- **Fragmento del texto**
┄┄┄┄┄┄┄┄┄┄
La expansión digital
Por Andrea Flores.
Hasta hace apenas algunos años, conectarse a internet en numerosas zonas rurales del Perú era un privilegio limitado para unos pocos. Miles de familias debían caminar varios kilómetros para encontrar señal telefónica o acercarse a plazas públicas donde, con suerte, podían acceder a una conexión inestable. Actividades hoy tan comunes como realizar una videollamada, enviar tareas escolares o efectuar trámites virtuales eran prácticamente imposibles en gran parte del país. Sin embargo, el panorama comenzó a cambiar de manera acelerada y el Perú vive actualmente una de las mayores transformaciones digitales de las últimas décadas.
Las cifras reflejan con claridad este avance. Según la Encuesta Residencial de Servicios de Telecomunicaciones (Erestel) 2025 del Osiptel, el 85,8 % de hogares rurales ya cuenta con acceso a internet, ya sea fijo o móvil. En 2019, esa cifra apenas llegaba al 41,5 %. Es decir, en solo seis años el acceso prácticamente se duplicó, marcando uno de los crecimientos más rápidos registrados en el sector telecomunicaciones.
Este avance no representa únicamente un incremento estadístico. Significa también que el internet dejó de ser un servicio concentrado en Lima y algunas ciudades principales para extenderse progresivamente hacia comunidades alejadas que históricamente estuvieron excluidas de la conectividad digital.
┄┄┄┄┄┄┄┄┄┄
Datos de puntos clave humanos
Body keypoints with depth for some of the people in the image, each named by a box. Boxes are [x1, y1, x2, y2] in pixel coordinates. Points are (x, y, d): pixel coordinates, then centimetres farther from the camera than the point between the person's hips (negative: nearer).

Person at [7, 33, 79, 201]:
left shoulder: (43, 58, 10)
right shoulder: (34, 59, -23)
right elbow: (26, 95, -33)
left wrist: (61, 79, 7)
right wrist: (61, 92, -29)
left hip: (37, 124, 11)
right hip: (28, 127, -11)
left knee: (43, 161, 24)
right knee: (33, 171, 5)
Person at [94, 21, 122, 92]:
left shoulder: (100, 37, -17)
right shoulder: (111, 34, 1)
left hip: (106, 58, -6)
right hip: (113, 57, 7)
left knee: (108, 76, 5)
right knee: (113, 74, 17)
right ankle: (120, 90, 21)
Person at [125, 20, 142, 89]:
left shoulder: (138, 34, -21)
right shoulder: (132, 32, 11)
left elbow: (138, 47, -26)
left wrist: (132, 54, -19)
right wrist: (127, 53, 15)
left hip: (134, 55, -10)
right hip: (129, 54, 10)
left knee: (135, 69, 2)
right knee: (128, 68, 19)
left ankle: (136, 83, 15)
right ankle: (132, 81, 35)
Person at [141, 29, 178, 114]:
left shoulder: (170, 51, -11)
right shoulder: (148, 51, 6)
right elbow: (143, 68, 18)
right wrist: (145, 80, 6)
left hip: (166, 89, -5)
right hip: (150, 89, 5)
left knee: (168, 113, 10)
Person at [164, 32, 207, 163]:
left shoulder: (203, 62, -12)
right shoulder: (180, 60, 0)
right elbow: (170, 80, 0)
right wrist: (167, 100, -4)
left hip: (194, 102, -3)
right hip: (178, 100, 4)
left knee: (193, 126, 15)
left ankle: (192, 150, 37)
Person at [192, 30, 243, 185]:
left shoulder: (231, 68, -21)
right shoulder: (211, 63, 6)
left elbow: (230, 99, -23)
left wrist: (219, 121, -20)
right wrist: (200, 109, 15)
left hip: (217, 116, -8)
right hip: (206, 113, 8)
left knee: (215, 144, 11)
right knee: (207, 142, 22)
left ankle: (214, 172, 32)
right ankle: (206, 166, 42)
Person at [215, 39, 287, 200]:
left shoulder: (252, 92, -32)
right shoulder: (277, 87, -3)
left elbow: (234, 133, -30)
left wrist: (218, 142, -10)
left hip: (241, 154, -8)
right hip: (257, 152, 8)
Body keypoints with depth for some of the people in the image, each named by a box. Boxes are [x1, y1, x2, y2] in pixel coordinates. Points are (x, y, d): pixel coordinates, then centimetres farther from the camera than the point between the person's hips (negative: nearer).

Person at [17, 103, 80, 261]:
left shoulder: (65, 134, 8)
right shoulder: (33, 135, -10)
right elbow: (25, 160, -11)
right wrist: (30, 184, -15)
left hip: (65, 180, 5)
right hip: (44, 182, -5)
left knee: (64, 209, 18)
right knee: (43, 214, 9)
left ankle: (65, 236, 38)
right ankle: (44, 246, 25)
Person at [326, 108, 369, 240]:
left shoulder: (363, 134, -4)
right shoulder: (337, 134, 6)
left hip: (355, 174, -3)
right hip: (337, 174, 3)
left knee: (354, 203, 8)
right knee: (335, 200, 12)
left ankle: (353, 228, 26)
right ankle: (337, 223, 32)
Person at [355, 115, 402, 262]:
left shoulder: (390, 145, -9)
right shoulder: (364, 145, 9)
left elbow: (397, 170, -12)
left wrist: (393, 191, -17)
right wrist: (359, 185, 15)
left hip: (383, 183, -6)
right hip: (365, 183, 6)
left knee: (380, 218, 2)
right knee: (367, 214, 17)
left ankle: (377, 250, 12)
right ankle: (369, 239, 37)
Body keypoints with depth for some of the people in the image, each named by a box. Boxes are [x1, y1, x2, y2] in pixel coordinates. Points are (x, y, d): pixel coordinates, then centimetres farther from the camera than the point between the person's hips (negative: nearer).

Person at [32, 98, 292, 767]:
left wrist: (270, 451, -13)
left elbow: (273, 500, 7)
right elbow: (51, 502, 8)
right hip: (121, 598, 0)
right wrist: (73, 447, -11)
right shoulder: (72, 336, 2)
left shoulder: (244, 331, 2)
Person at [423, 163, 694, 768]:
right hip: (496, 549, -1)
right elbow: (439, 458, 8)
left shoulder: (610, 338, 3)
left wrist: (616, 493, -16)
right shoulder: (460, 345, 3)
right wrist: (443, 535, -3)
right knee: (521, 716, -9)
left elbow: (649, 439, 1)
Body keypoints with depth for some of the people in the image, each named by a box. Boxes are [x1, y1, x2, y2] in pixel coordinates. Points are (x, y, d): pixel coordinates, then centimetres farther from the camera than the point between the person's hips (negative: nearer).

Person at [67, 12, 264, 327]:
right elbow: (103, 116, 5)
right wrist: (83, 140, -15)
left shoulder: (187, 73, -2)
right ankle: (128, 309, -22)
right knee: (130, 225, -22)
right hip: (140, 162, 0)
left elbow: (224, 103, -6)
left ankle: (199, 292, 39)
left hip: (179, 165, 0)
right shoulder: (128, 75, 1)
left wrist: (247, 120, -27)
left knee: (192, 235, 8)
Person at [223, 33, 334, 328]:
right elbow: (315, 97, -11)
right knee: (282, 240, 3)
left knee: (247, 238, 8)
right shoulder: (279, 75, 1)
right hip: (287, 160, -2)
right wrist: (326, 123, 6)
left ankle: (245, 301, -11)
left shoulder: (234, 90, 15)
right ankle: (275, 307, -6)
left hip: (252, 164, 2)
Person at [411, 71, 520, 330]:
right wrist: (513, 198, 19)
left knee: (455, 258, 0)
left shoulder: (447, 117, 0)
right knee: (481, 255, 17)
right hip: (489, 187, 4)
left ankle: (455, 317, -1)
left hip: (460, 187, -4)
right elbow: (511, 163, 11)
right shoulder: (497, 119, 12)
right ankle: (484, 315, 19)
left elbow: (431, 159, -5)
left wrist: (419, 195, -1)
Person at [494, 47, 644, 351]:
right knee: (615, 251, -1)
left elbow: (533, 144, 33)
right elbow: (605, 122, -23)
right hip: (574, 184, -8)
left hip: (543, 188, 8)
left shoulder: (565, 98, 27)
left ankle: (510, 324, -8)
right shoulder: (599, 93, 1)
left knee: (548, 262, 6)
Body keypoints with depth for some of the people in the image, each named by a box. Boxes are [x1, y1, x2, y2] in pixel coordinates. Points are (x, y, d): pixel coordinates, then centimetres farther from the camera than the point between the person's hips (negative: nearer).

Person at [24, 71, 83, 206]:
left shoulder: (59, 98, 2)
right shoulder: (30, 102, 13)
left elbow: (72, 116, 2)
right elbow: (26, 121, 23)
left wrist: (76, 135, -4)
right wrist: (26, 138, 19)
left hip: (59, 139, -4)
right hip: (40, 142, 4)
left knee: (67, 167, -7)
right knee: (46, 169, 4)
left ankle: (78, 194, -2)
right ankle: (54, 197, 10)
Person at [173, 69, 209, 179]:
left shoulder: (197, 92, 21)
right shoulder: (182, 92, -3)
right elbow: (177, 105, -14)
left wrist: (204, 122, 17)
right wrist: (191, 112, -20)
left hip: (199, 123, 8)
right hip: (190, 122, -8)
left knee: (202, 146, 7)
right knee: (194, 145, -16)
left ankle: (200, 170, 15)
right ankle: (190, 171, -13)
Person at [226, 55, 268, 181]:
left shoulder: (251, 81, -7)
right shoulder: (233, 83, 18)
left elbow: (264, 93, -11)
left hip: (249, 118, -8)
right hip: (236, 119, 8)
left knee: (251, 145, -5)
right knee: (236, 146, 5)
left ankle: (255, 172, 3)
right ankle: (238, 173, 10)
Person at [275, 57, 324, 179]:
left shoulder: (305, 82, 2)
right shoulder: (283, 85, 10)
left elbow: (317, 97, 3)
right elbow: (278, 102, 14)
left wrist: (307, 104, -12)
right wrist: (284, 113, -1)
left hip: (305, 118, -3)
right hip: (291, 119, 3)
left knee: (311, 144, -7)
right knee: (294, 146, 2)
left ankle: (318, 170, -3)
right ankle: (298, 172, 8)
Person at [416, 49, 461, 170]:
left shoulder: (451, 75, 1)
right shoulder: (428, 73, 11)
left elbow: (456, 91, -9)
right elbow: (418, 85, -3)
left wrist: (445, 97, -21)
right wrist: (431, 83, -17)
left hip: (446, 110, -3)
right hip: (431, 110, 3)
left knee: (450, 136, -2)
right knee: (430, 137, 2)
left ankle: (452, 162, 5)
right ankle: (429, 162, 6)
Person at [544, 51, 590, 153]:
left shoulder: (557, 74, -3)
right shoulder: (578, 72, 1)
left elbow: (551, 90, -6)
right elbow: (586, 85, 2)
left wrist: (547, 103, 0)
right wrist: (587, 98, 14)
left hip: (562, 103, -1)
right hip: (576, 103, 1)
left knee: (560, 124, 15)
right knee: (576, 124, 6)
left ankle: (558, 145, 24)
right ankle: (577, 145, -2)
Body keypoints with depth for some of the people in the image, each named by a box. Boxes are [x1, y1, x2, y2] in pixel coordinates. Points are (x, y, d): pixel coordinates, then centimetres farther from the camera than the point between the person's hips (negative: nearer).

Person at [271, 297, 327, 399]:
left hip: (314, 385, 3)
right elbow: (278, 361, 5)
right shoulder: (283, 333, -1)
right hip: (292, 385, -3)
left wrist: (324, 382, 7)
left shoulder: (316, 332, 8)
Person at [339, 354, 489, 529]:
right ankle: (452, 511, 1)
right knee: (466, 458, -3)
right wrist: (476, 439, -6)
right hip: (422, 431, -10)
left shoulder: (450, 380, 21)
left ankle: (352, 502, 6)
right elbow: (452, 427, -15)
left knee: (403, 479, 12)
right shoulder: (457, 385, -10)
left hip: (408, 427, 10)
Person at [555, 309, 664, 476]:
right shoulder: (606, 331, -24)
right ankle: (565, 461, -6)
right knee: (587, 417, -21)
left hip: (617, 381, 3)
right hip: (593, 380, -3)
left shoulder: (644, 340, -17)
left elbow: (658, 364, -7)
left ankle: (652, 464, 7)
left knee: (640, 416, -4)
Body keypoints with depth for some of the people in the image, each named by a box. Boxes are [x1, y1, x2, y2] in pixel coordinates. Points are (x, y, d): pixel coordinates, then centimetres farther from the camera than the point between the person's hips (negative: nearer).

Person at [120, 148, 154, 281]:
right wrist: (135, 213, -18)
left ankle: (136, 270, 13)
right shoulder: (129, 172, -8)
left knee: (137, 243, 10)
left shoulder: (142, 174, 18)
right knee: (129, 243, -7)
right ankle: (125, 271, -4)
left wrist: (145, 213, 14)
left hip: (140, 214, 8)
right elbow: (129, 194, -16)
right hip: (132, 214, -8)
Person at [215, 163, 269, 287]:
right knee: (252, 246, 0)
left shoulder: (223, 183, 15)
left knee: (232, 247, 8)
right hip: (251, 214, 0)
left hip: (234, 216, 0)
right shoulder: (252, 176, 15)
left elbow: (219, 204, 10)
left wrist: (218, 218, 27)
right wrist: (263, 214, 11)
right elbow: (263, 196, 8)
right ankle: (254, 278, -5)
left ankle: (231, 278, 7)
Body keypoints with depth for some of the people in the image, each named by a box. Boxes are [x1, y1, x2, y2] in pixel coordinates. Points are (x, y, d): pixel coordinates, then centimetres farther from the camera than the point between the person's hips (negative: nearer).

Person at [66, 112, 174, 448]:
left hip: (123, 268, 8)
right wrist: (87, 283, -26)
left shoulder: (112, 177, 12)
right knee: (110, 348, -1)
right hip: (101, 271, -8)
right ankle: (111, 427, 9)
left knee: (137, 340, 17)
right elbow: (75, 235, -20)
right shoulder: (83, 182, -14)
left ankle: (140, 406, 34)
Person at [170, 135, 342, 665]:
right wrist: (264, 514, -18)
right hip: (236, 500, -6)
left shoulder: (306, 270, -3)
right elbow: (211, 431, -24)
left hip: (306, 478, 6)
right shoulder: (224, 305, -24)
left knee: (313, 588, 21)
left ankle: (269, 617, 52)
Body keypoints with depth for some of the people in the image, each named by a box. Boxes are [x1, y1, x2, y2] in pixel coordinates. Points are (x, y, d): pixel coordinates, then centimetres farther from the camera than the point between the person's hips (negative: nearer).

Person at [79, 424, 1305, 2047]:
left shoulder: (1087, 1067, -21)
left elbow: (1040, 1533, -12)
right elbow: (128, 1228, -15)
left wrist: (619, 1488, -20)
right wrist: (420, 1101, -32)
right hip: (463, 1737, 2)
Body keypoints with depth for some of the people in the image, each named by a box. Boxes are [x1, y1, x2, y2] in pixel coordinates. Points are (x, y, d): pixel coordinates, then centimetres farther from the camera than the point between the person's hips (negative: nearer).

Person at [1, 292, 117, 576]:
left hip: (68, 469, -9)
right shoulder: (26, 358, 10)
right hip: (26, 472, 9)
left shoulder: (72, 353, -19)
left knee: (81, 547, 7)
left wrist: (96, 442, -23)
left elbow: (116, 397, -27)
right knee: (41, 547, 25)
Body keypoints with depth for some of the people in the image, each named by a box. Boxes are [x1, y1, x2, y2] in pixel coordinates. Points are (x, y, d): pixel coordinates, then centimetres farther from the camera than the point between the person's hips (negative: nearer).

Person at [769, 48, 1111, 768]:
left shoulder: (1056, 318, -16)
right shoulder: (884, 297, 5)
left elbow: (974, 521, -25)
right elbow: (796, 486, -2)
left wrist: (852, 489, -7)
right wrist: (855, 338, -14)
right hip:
┄┄┄┄┄┄┄┄┄┄
- **Lista de tareas**
**a.** Reproduce el pasaje del artículo sobre la conectividad rural en el Perú que empieza en "Las cifras reflejan" y acaba en "la conectividad digital.".
**b.** Responde estas preguntas sobre el artículo de la conectividad rural en el Perú:
(i) ¿Qué debían hacer miles de familias para encontrar señal telefónica?
(ii) Según la Erestel 2025 del Osiptel, ¿qué porcentaje de hogares rurales cuenta con acceso a internet?
(iii) ¿Dónde estaba concentrado el internet antes de extenderse hacia comunidades alejadas?
**c.** Retoma el artículo sobre la conectividad rural en el Perú y continúalo a partir de su último párrafo.
Los registros son un material independiente del texto.

- **Respuestas**
**a.**
Las cifras reflejan con claridad este avance. Según la Encuesta Residencial de Servicios de Telecomunicaciones (Erestel) 2025 del Osiptel, el 85,8 % de hogares rurales ya cuenta con acceso a internet, ya sea fijo o móvil. En 2019, esa cifra apenas llegaba al 41,5 %. Es decir, en solo seis años el acceso prácticamente se duplicó, marcando uno de los crecimientos más rápidos registrados en el sector telecomunicaciones.
Este avance no representa únicamente un incremento estadístico. Significa también que el internet dejó de ser un servicio concentrado en Lima y algunas ciudades principales para extenderse progresivamente hacia comunidades alejadas que históricamente estuvieron excluidas de la conectividad digital.

**b.**
(i) Caminar varios kilómetros.
(ii) El 85,8 %.
(iii) En Lima y algunas ciudades principales.

**c.**
A nivel nacional, la expansión también ha sido notable. Actualmente, el 96 % de hogares peruanos dispone de acceso a internet, muy por encima del 76,2 % registrado en 2019. El principal impulso proviene del internet móvil, cuya expansión permitió llegar a lugares donde instalar infraestructura fija todavía resulta complejo. En las zonas rurales, el acceso mediante telefonía móvil alcanzó el 83,4 %, consolidándose como la herramienta clave para cerrar brechas.
La transformación social que acompaña este proceso es evidente. El internet dejó de ser solo un mecanismo de comunicación para convertirse en una plataforma de educación, comercio, empleo y acceso a servicios públicos. Hoy millones de personas venden productos mediante redes sociales, realizan operaciones bancarias desde el celular o acceden a consultas y trámites sin necesidad de desplazarse largas distancias. Incluso las billeteras digitales ya forman parte de la vida cotidiana de gran parte de la población.
No obstante, el crecimiento de la cobertura no significa que todos los problemas estén resueltos. Persisten importantes desafíos relacionados con la calidad del servicio y la verdadera inclusión digital. Muchas localidades rurales aún dependen exclusivamente de conexiones móviles inestables, con velocidades reducidas y constantes interrupciones. La brecha ya no solo es de acceso, sino también de calidad.
Por ello, el país necesita continuar invirtiendo en infraestructura tecnológica y fortalecer políticas públicas orientadas a la alfabetización digital. La conectividad debe ir acompañada de capacitación y oportunidades reales para aprovechar las herramientas tecnológicas.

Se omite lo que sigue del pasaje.